И однажды в этот подвал пришел дядька, хвостов друг.

Из респектабельных. Из переводчиков.

Респектабельными из хвостовых друзей были врачи и переводчики.

Дядька был красивый, кудрявый и с кудрявой бородой.

Я с ним познакомилась еще в Нью-Йорке,

когда он туда приезжал.

И вообщем, он забрал меня из этого подвала на выходные.

Как детдомовского ребенка забирают.

Привез в свою красивую квартиру.

И там приготовил какой-то вкусный ужин…

Мне там понравилось. Такая идиллия.

И к утру я уже решила, что я — невеста.

И он тоже так решил, потому что поэт Емелин не дать соврать, нет мне равных в умении разводить сентиментальный интим и морочить людям головы матримониальными наклонностями.
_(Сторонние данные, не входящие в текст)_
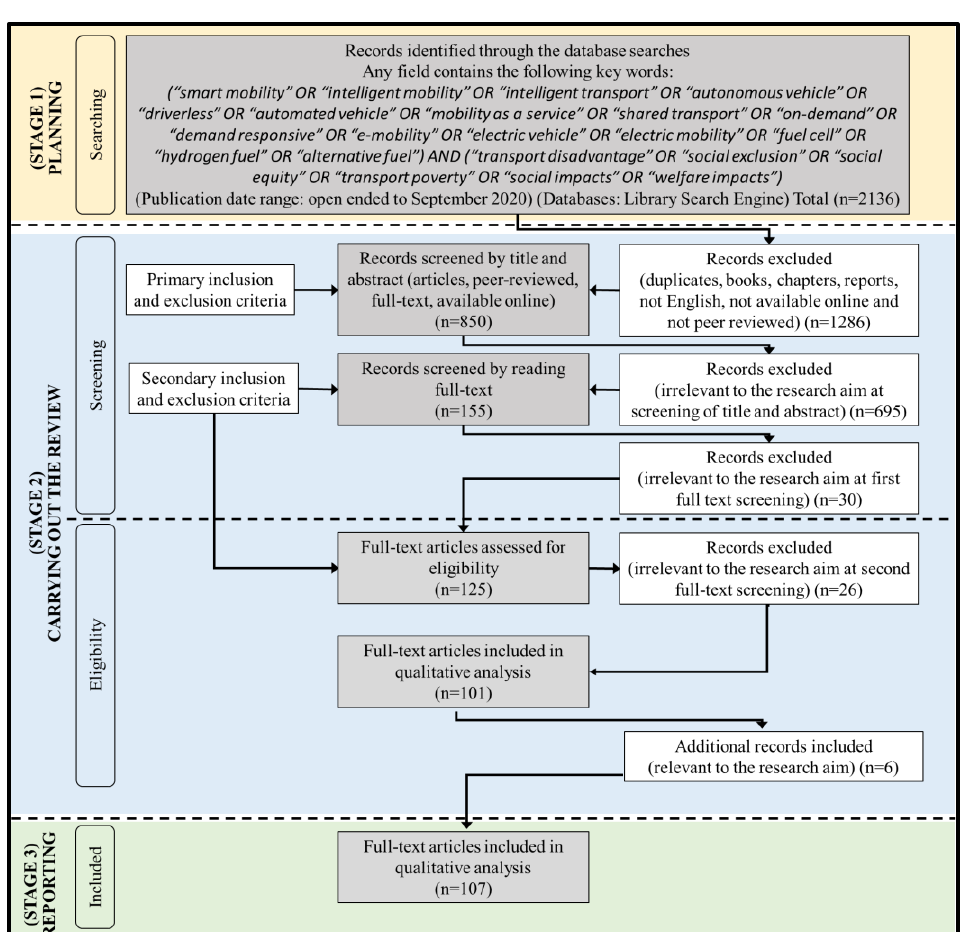
Figure 2. Literature selection procedure (source: authors).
Я вот, будучи, б…..ю, по которой проскакал эскадрон, тем не менее, не выношу слова «любовница». Да и слово «гелфренд» меня коробит.

Я люблю простое слово «невеста».

И вот, проснувшись на следующий день, мы решили,

что я теперь невеста.

И что в понедельник мы съездим за вещами в мою мансарду «шамбр де менаж» на Пигаль 11,

и буду я жить теперь, как невеста, вот в этой красивой квартире, с этим красивым дядечкой.

А пока было воскресенье, и дядичка решил позвать гостей и показать им чудную невесту — меня.

Сам он был русский интеллигент. Родом,

наверное из казаков.

А в гости к нему пришли два друга, и оба из дворян.

Один был происхождением русский князь.

А второй — грузинский и тоже князь.

Оба были ужасно красивые.

Вообщем, вокруг меня были три реально красивых дядички. Ну с такими прекрасно-благородными лицами.

И все трое были с такой пепельной сединой.

Им, дядичкам, в ту пору было наверное чуток за 50.

А мне было под 40.

Мой дядичка-жених опять приготовил какой-то

волшебный ужин.

Я им понравилась. И я сидела, такая радостная.

И грелась в лучах их благожелательного внимания.

Я там действительно устала в этом хвостовском подвале под названием

«Пир на Райской улице». Устала от всеобщей неприкаянности.

Оттого, что Хвост выдал мне ключи от этого места и поручил присматривать за порядком, то есть за всеми этими странными осколками развалившейся страны, которых понесло по свету, и прибило к хвостовскому райскому пиру.

Большинство из них были простые люди, не обремененные особым образованием, но с серьезным опытом выживания… пьяницы, наркоманы, поэты, художники, провинциальные барышни, магазинные воры, уличные музыканты…

Я чувствовала себя — какой то комиссаршей из «Оптимистической трагедии».

А пуще того — левоэсеровской еврейской девушкой при штабе батьки Махно.